- **Saved entries**
++++++++++

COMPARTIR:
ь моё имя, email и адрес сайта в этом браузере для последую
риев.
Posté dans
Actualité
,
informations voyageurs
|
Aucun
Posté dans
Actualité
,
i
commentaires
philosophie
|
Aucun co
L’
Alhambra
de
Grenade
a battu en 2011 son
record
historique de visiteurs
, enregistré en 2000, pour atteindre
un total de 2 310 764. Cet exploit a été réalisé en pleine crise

++++++++++

- **Work required**
In full and without error, transcribe each of the entries.

- **Expected answer**
COMPARTIR:
ь моё имя, email и адрес сайта в этом браузере для последую
риев.
Posté dans
Actualité
,
informations voyageurs
|
Aucun
Posté dans
Actualité
,
i
commentaires
philosophie
|
Aucun co
L’
Alhambra
de
Grenade
a battu en 2011 son
record
historique de visiteurs
, enregistré en 2000, pour atteindre
un total de 2 310 764. Cet exploit a été réalisé en pleine crise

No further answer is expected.